I guess you could enroll another key into the yubikey after your job completes, but you won't be able to use it for both at the same time without knowing the enrolled key.


----------



## MannDude (Jul 9, 2013)

Ah, I see. Either way, a neat device. I'll probably order one in the future for my own personal use then.


----------



## mikho (Jul 9, 2013)

If you are interested in 2 factor authentication take a look at phonefactor.

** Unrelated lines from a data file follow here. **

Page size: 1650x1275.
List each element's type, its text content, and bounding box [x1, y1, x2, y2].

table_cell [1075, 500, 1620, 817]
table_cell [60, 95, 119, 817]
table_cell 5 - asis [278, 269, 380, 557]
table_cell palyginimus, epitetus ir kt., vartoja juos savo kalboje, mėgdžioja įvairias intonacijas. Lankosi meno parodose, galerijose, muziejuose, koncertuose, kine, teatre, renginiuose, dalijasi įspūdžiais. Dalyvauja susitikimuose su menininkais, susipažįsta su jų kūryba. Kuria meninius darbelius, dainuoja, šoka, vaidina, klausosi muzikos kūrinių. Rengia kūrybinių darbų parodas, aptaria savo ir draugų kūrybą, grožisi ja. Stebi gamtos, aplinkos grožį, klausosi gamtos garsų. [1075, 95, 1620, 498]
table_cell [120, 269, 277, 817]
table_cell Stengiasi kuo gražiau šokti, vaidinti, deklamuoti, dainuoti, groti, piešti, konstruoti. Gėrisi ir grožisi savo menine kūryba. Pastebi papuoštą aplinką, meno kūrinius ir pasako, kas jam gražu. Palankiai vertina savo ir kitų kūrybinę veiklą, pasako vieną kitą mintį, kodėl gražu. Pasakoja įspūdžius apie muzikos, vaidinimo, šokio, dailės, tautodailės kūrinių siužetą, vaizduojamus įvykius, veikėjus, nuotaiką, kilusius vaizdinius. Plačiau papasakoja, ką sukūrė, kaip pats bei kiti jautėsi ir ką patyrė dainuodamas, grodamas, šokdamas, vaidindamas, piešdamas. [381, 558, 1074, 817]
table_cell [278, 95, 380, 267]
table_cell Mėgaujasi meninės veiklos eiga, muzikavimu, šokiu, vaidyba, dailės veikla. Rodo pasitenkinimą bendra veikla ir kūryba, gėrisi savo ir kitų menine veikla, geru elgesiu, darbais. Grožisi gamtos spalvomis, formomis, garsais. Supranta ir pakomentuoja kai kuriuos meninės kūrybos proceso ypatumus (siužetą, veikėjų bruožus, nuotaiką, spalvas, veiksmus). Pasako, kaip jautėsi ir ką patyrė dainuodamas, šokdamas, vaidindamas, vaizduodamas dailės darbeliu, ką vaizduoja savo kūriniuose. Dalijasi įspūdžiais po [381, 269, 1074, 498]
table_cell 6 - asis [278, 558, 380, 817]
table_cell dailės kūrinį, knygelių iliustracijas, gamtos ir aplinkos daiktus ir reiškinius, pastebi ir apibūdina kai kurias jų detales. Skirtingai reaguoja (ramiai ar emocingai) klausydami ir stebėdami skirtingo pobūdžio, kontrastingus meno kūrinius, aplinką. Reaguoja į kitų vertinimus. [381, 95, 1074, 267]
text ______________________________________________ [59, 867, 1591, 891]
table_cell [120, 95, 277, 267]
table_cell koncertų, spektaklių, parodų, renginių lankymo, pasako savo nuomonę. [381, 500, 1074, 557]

Usable with sshd and websites, even rdp and the phonecall is free in many countries.


----------



## jarland (Jul 9, 2013)

This looks promising: http://code.google.com/p/yubico-pam/wiki/YubikeyAndSSHViaPAM

I use Duo (free on phone) for 2 step auth for wordpress & ssh, but only on low priority stuff as I really don't know if tomorrow it becomes a liability. I like that my phone pops up and requests my permission to log in to things.


----------



## wlanboy (Jul 9, 2013)

Google authenticator with QR code is quite nice:




But I don't want to rely on google services. Still searching for a self-hosted GPL solution.


----------



## wdq (Jul 9, 2013)

I also use Google Authenticator to secure SSH. It's nice to be able to have all of my SSH codes, as well as the codes for different online services including Gmail all in one app.


----------